Synuclein research 1: pathophysiological effects on mitochondrial integrity
The synuclein protein family consist of three closely related proteins, a-, b-, and g-Synuclein. They all show very little secondary or tertiary structure in solution, and are thus members of the ever-growing family of “unfolded” proteins. a-Synuclein can form protein aggregates under certain conditions, similar to other proteins linked to “aggregopathies” like Tau, Aß or Huntingtin. b-Synuclein was long thought to be an anti-aggregating counterpart to a-Synuclein, but we have recently demonstrated that it forms proteinase K-resistant aggregates in the rodent brain very similar to a-Synuclein (Taschenberger at al, Ann Neurol, 2013). a-Synuclein is intimately linked to the etiology of Parkinson´s disease (PD), as mutants and gene multiplications of a-Synuclein are directly causative for parkinsonian symptoms, and aggregations of a-Synuclein are found in all idiopathic PD patients. In order to better understand how a- but also ß-Synuclein inflict on neuronal physiology we use optical live imaging and biochemical tools in cultured primary neurons and in the rodent brain. An example of how we think pathophysiology is induced in mitochondria is illustrated below (deduced from Toloe at al, Front Mol Neurosci, 2018).
Mitochondrial lesions caused by a-synuclein
- A) Neurons overexpressing g-Synuclein show thin and elongated mitochondria in cytoplasm as well as in neurites (left panel), while mitochondria of a-Synuclein overexpressing neurons are swollen and condensed.
- B) Situation at the interface of inner and outer mitochondrial membrane under control conditions, when little a-Synuclein interacts with mitochondrial membranes.

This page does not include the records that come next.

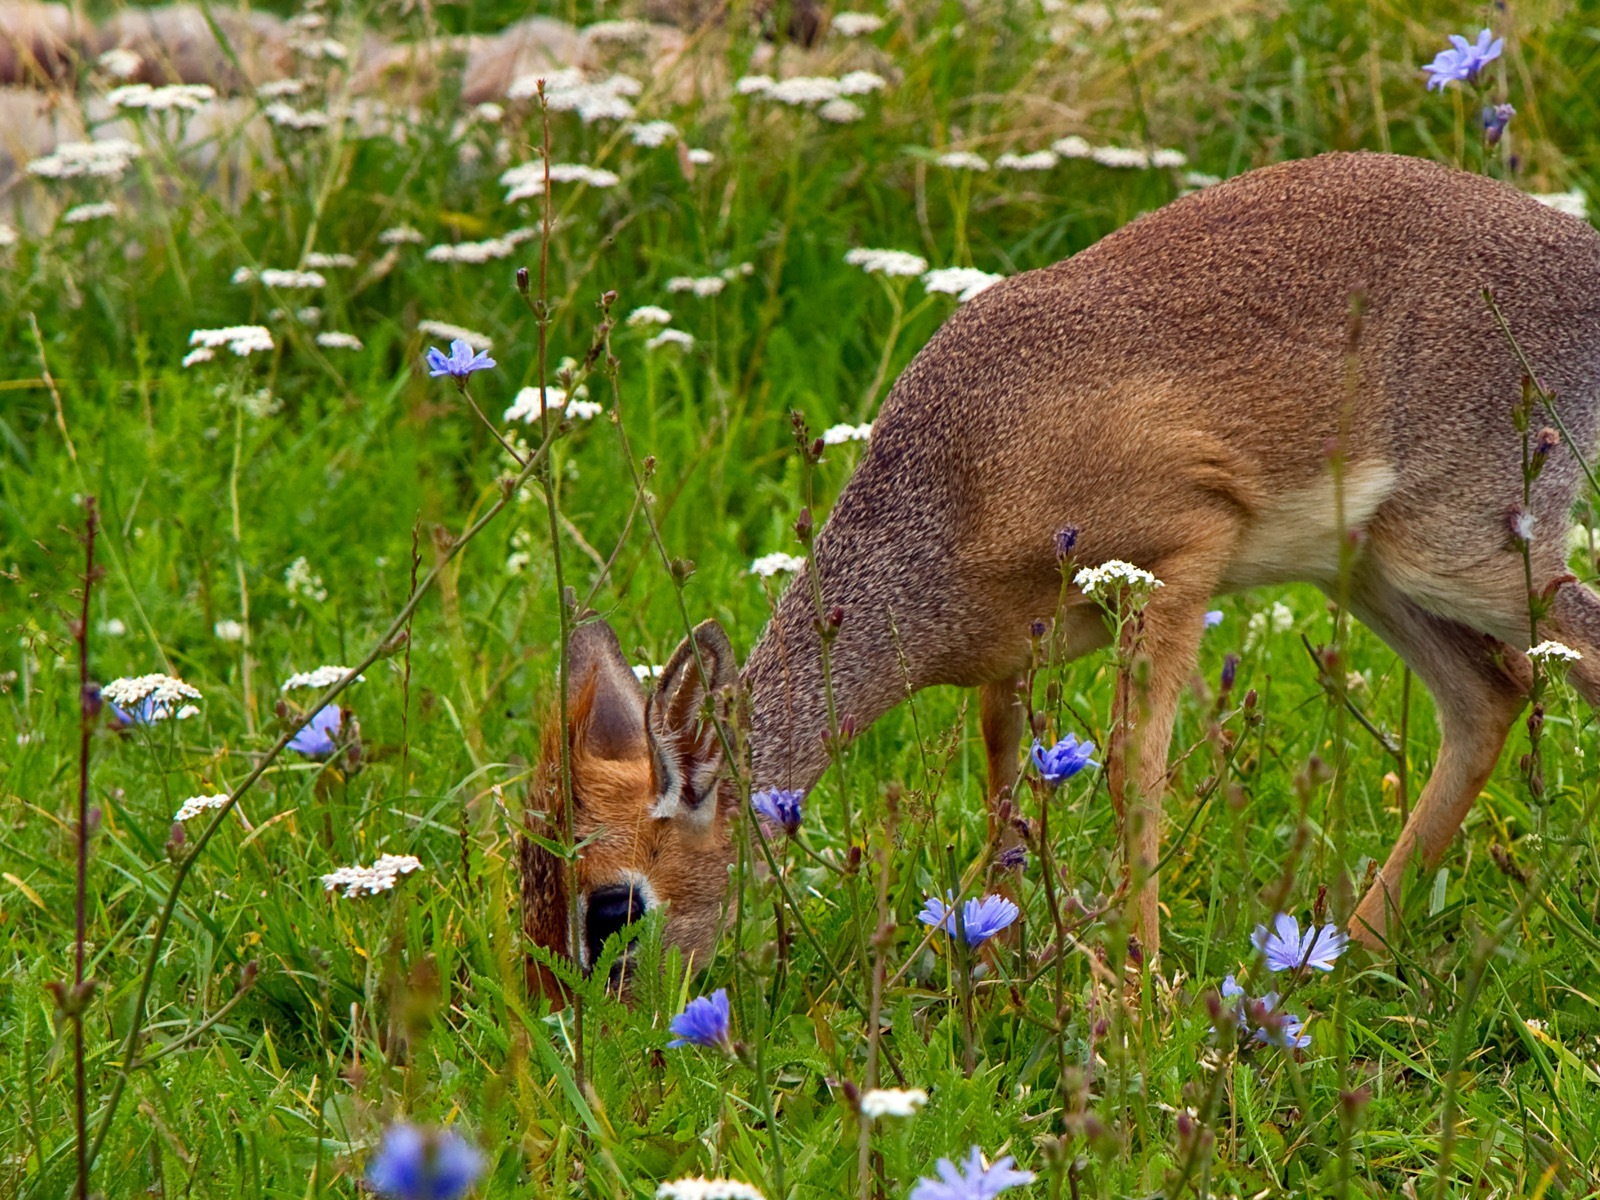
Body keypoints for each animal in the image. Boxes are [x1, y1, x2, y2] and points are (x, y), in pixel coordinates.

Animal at [521, 150, 1600, 985]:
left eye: (612, 906)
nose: (603, 1049)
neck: (956, 486)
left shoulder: (1180, 556)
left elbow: (1133, 772)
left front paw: (1141, 995)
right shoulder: (1010, 661)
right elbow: (1007, 794)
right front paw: (994, 968)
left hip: (1466, 553)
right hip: (1373, 571)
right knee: (1491, 698)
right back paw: (1344, 957)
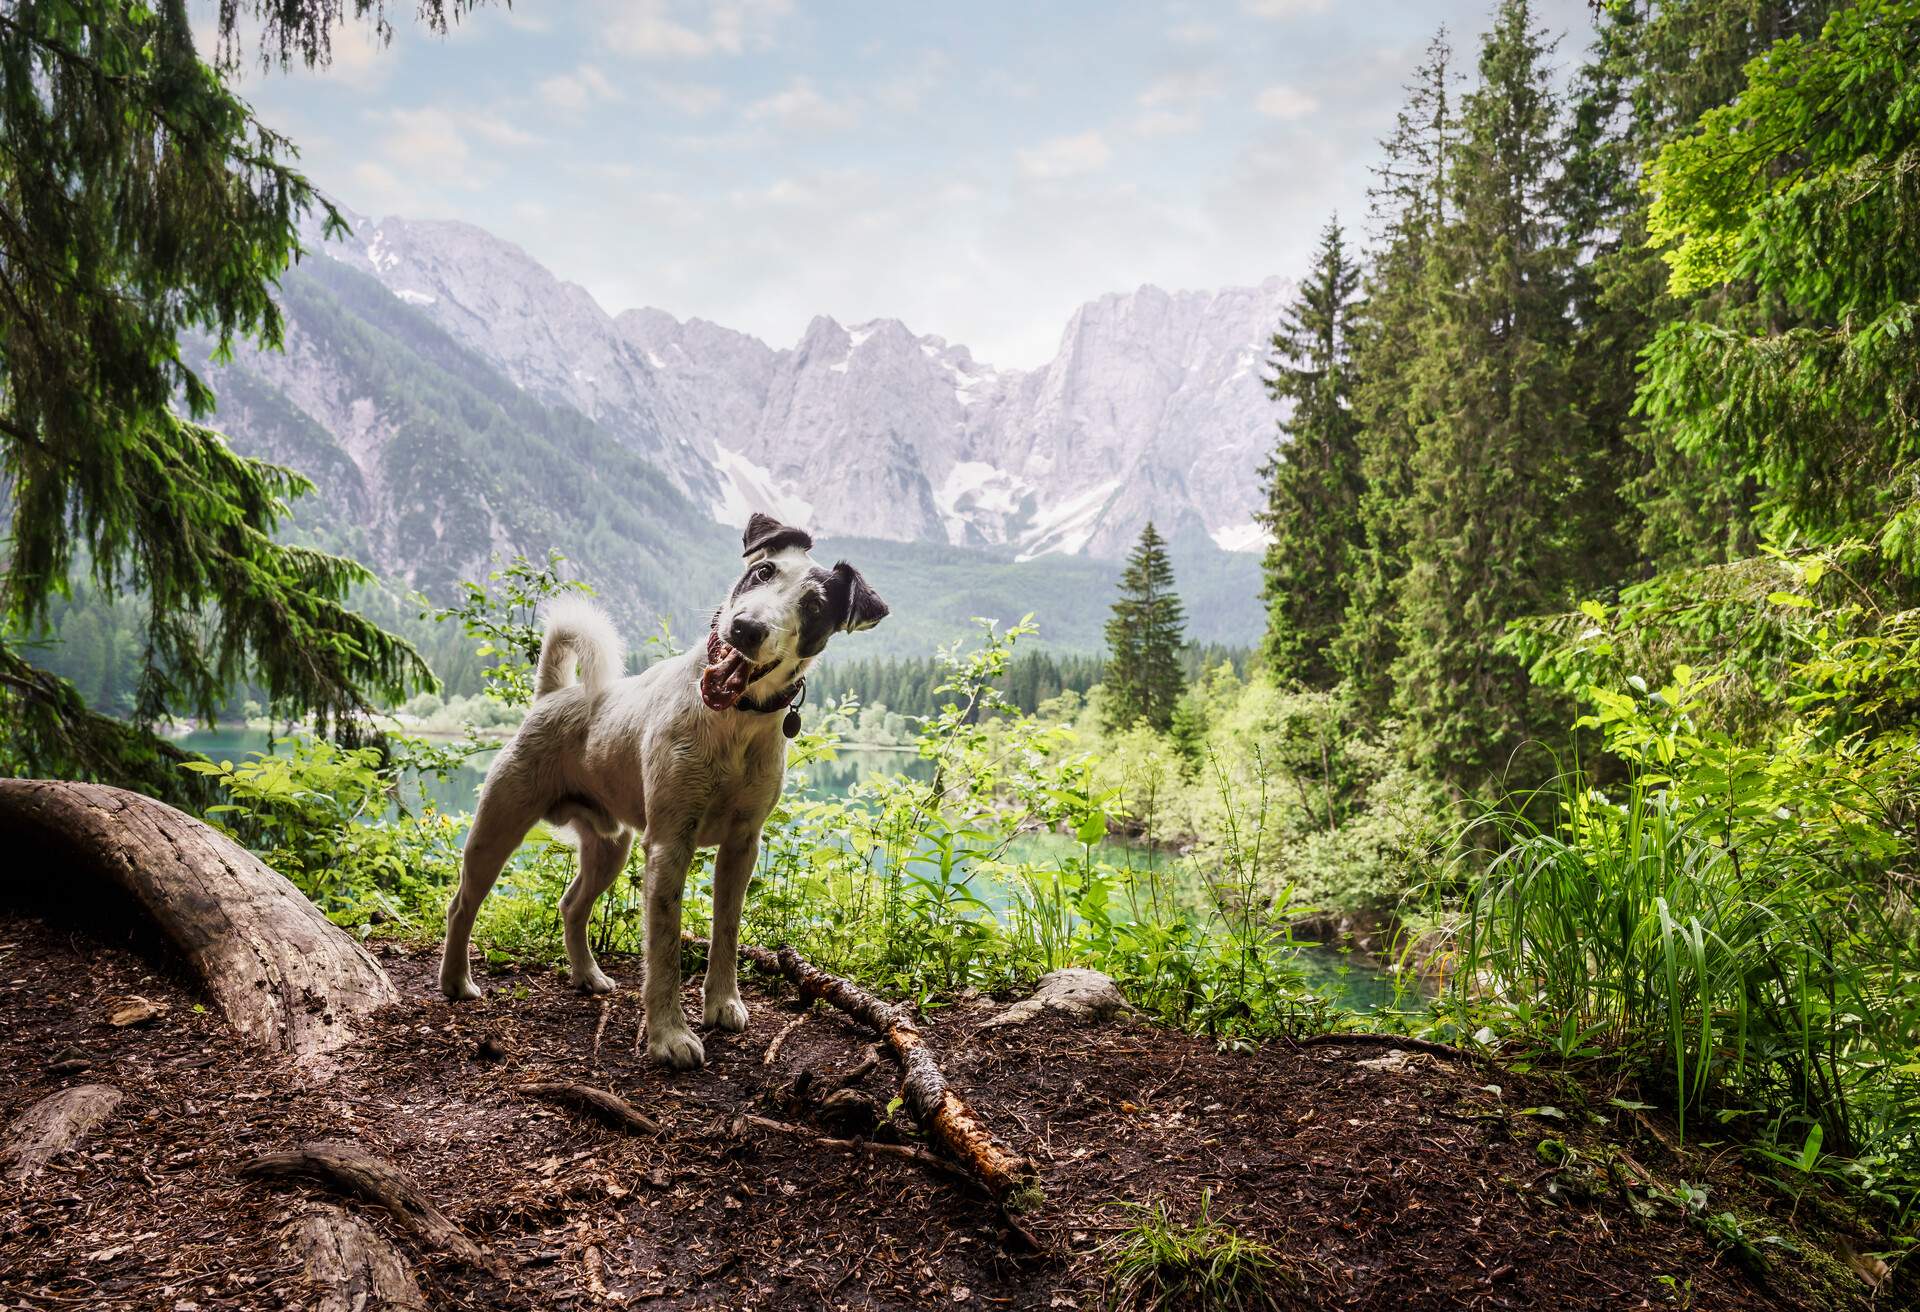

- C) Under conditions of a-Synuclein overabundance it binds to mitochondrial membranes, causing enhanced membrane curvature and/or increased solute influx. Although mitochondria appear morphologically distorted at this stage, they are perfectly fine with respect to ATP production, ion handling capacities or ROS production.
- D) After longer-term interaction of a-Synuclein with mitochondrial membranes, ROS production increases, probably causing release of cytochrome C from its cardiolipin anchor (this part is speculative so far), resulting in even more loss of electrons from the respiratory chain and further oxidative damage. Finally, cytochrome C becomes released from mitochondria, either through a-Synuclein-generated pores or through damaged OMM, leading to induction of apoptosis-like neuronal cell death.
Synuclein research 2: pathophysiological effects on neuronal network activity
Neurons within the brain but also cultured primary neurons in a dish form interconnected networks which often show synchronized electrical activity without any external stimulation. We exploit this phenomenon to study the effects of the synucleins on neuronal activity and to elucidate the relative contribution of a-Synuclein´s interaction with ion channels, synaptic vesicle release and recycling or synaptic and neuritic structural integrity. This model allows to study pathophysiology induced by synucleins independent from neurodegeneration.
Neuronal network activity is affected by a-Synuclein
- A) Cultured primary neurons form dense network structures.
- B) A certain proportion of the neurons shows synchronized, non-stimulated electrical activity, which can be visualized by calcium imaging.
- C) Activity pattern of control neurons.
- D) a-Synuclein expressing neurons show significantly reduced network activity.